E.1.0 Definition A holding fixture, designed with multiple GD&T strategies, used for holding several parts and/or assemblies. This fixture has known ‘X’, ‘Y’, and ‘Z’ tooling spheres for the purpose of setting up measuring alignments. It also is equipped with adjustable locators and spacers, for the purpose of moving parts and assemblies away from design position, for root cause analysis.
E2.0 Meisterbock Team
The Chrysler Meisterbock Team consists of:
1. Product Releasing Engineer (Product Team Leader or his designate.)
2. Supplier’s Gage Engineer.
3. Program Dimensional Lead (Or his designate.)
4. Metrology Systems Lead (Or his designate.)
5. Chrysler Gage Engineer
E2.1 Meisterbock Team Tasks
1. The Metrology Systems Lead picks a ‘Design and Construct’ supplier from the recommended list (Gage Standards Chapter 12) to design and construct the fixture.
2. Supplier’s Gage Engineer develops a Timing Chart for the design and construction of the Meisterbock, along with developing and managing an open issues list. The timing chart will be stored in ProjectWise.
3. The Program Dimensional Lead, with the Product Team Leader, will develop and maintain a CAD file directory. This directory will contain the currently released CAD product files for the design and construction of the Meisterbock.
This data will be transferred to the Supplier after ‘CAD- Step 3’ and individual files will be re- sent if any CAD product files are updated.

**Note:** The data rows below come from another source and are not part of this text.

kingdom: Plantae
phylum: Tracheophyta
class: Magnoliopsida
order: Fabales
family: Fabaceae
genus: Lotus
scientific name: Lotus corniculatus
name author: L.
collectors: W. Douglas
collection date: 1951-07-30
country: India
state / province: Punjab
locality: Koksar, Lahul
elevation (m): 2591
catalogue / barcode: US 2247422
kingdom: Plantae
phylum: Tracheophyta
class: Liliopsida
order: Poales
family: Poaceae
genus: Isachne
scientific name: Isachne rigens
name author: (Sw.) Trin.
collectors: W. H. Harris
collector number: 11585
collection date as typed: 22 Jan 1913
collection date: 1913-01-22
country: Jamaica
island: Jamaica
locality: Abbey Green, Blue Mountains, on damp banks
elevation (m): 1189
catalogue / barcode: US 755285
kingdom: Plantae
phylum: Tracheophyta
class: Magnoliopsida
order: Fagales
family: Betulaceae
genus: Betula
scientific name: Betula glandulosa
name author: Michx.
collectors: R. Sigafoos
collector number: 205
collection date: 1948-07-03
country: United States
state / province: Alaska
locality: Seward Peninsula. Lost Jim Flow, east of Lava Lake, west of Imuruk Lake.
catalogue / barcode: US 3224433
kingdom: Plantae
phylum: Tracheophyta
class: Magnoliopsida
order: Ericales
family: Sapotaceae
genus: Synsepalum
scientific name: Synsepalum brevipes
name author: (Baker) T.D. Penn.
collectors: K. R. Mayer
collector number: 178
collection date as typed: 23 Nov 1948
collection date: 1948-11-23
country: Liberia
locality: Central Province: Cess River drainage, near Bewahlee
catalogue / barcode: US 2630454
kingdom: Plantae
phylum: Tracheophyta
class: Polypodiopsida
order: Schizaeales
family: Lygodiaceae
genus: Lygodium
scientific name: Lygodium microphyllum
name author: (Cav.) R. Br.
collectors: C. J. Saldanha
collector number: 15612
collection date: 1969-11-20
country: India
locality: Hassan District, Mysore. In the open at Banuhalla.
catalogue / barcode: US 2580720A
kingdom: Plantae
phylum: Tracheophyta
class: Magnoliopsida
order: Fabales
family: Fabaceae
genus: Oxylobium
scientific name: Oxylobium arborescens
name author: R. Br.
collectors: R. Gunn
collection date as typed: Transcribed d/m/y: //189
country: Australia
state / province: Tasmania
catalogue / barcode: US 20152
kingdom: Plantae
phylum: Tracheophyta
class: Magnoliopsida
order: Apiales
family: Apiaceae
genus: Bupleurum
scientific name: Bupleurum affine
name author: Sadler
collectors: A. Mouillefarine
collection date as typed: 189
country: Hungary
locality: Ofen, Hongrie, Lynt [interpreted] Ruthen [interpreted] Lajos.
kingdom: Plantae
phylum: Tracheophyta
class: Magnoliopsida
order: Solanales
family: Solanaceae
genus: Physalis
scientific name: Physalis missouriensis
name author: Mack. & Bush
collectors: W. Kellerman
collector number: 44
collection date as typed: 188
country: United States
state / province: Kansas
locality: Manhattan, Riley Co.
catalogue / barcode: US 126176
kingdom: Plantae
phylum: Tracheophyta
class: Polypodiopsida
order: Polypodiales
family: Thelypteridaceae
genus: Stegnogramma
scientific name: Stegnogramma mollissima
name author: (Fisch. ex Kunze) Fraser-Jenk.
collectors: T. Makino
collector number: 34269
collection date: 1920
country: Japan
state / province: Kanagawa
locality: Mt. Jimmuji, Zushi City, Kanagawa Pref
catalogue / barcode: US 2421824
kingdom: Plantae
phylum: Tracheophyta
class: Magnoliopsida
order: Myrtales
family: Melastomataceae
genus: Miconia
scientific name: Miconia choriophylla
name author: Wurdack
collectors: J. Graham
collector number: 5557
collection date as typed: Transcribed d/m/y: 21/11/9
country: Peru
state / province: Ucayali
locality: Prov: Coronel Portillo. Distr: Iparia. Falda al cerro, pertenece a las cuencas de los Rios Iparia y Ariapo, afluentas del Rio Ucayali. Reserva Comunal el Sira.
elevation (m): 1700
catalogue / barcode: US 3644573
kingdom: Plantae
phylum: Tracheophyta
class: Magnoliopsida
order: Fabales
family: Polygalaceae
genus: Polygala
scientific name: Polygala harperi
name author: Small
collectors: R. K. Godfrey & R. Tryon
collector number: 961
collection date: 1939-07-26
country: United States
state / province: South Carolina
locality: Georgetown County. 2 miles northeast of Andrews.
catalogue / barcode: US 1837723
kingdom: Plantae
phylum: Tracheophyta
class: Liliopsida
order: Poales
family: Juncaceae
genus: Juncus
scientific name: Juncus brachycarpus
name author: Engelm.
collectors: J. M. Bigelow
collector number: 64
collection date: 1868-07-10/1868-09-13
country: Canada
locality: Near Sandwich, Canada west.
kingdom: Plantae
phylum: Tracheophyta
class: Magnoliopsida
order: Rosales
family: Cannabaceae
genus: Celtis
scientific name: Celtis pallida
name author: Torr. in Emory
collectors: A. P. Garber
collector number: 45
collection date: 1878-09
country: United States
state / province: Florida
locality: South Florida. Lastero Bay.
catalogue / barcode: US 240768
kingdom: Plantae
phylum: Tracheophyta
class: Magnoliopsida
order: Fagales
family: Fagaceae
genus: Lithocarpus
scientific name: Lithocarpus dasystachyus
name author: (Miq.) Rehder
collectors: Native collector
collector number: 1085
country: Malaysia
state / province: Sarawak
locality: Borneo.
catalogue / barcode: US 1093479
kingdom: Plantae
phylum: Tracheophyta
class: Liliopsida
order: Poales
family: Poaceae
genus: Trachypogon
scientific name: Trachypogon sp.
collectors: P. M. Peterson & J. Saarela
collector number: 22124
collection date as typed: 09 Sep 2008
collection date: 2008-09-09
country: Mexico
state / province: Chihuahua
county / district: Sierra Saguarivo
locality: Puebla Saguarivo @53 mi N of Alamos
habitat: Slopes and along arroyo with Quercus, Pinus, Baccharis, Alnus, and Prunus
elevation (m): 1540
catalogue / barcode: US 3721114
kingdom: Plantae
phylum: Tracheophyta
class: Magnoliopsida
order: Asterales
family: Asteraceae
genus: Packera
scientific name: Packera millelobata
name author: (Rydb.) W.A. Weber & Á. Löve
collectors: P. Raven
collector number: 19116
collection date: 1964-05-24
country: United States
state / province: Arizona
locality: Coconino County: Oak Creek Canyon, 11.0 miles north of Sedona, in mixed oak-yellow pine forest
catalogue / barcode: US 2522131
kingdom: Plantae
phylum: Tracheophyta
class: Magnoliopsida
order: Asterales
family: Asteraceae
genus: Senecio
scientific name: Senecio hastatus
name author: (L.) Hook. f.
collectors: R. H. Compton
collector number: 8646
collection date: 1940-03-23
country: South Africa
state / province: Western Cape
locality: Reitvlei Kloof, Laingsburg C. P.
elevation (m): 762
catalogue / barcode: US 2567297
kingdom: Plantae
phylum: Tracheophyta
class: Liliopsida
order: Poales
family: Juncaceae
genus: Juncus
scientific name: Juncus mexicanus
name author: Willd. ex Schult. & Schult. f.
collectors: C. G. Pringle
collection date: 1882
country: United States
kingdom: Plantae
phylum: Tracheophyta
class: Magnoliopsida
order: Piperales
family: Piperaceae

4. The Chrysler Gage Engineer will schedule the required design review and buyoff meetings.
E3.0 Buyoff Requirements
1. A list of part numbers and Engineering Change (E/C) levels for each part. (This list will match the currently provided list referenced in APPENDIX E.2.2; Step 3 of this appendix.) This list will be stored in ProjectWise
2. At the Buyoff meeting, the Supplier will be required to provide:
4. After the buyoff form has been issued, the Supplier, in conjunction with the Chrysler Gage Engineer, will manufacture and affix the following Meisterbock identification tag to the fixture. This will be done prior to shipment.
5. Any changes to the fixture, driven by product or GD&T updates, will be recorded in ProjectWise. These changes will be recorded in a log sheet and will include the following information:
i) Part Number changed.
ii) Current part revision level for part driving the change.
iii) Brief description of change to identified detail.
iv) Name of Chrysler Gage Engineer authorizing change.
v) Date the change was incorporated into the fixture.
(Note: A copy of the current log sheet will be kept with the fixture.)